Helm recorded his 1977 debut solo album, Levon Helm & the RCO All Stars, with a group that included Paul Butterfield, Dr. John, Steve Cropper, and his former Band-mate Garth Hudson. A year later, he issued Levon Helm, a leaner, more rocking effort with backing from the Muscle Shoals Rhythm Section. When Helm was cast in the 1980 film Coal Miner’s Daughter, playing the father of protagonist Loretta Lynn, he recorded a few classic bluegrass songs for the soundtrack, and the sessions produced the album American Son, a country-influenced set featuring many legendary Nashville session pickers. A second self-titled effort was released in 1982, which also featured the Muscle Shoals Rhythm Section as accompanists.

The Band reunited in 1983 and resumed touring, now without Robbie Robertson, who decided not to return to the group. They recruited some of the old members of The Hawks for the tour. After a performance in Florida in March of 1986, Richard Manuel tragically committed suicide. After some time off, The Band appeared at Bob Dylan’s 30th anniversary concert in 1992 and began working on a new album. They recorded Jericho, The Band’s first new album in sixteen years. They followed with 1996’s High on the Hog and 1998’s Jubilation, that included a guest appearance by Eric Clapton. Some of the surviving members of The Band went on to record solo albums. Rick Danko died in 1999.

In December 1999, The Band finally calling it quits. In the late 1990s, Helm was diagnosed with throat cancer, and began a rigorous series of radiation treatments that took a serious toll on his voice. Needing to raise money to pay his medical bills, Helm began hosting intimate concerts at the recording studio he’d built on his property in Woodstock, New York in the 1970s. Calling the shows the Midnight Rambles, they became very popular with roots music fans. The Midnight Ramble Sessions, Vol. 1 and The Midnight Ramble Sessions, Vol. 2, were both released in 2006.
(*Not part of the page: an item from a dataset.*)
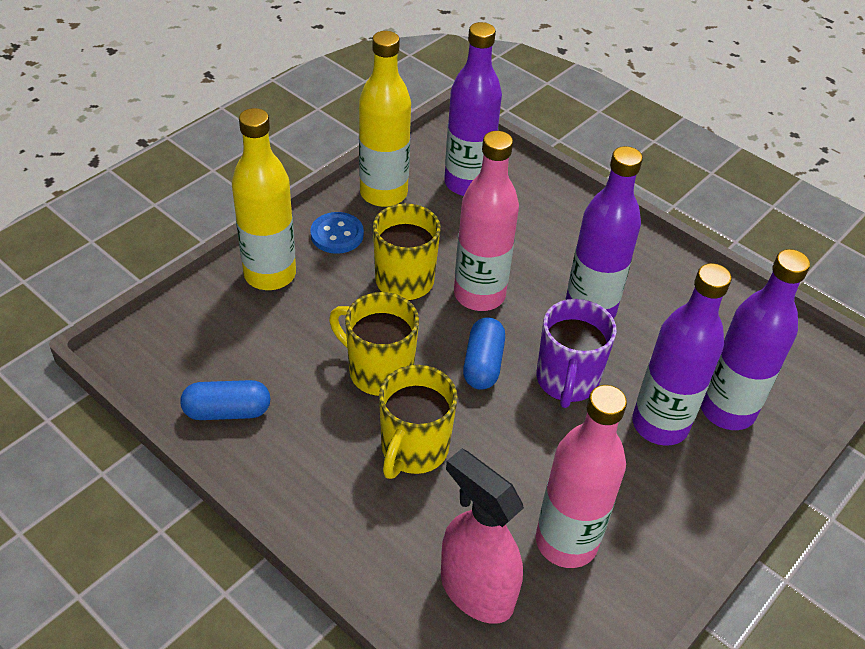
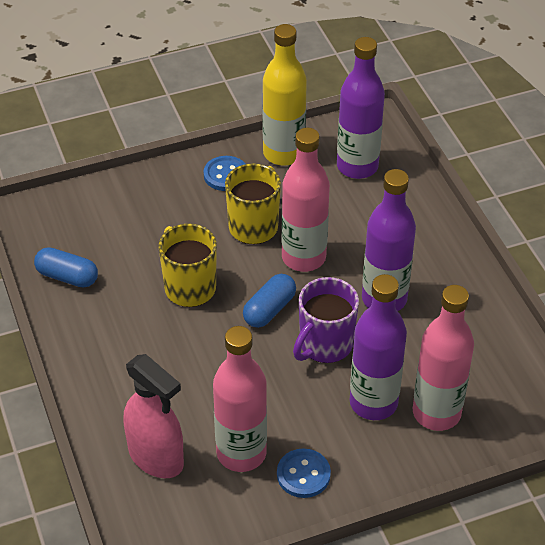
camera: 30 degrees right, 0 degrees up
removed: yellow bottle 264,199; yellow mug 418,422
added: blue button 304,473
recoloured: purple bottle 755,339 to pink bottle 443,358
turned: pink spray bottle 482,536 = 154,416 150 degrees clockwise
The following year saw the release of Dirt Farmer, Helm’s first solo album in 25 years, a primarily acoustic effort informed by Appalachian folk, country, and blues, that showed Helm had gotten most of his voice back and was playing as well as ever. Later that year, the album won the Grammy award for Traditional Folk Album. 2009’s Electric Dirt, as the title suggests featured an electric band and a more upbeat but still traditionalist tone.  A documentary about Helm, Ain’t in It for My Health: A Film About Levon Helm, opened to rave reviews in 2010. Helm started taking his Midnight Ramble shows on the road, and Ramble at the Ryman, which captured highlights of Helm’s 2008 concert at Nashville’s Ryman Auditorium, was released on both CD and DVD in 2011. In spring of the following year, Helm’s family announced that he was in the end stages of cancer.

Levon Helm died on April 19, 2012.

The legacy of Levon Helm and The Band puts them on a par with The Beatles and Elvis Presley. When they were initially assembled as members of The Hawks, each musician brought extraordinary musicianship and the most eclectic of musical influences that could be imagined. The time that they served to make Ronnie Hawkins’ and Bob Dylan’s music come to life was only their musical apprenticeship. This was crucial time spent in learning how to make somebody else sound great! It was as if they were a top of the line live studio band. The Band represented what it meant to collaborate and surrender your heart and soul to the collective ensemble. Then, when it came time for Music From Big Pink, The Band created their own genre of music that became known as Americana. And they did it with soul, feeling, and musicianship of the highest caliber.

The Band was inducted into the Rock and Roll Hall of Fame in 1994.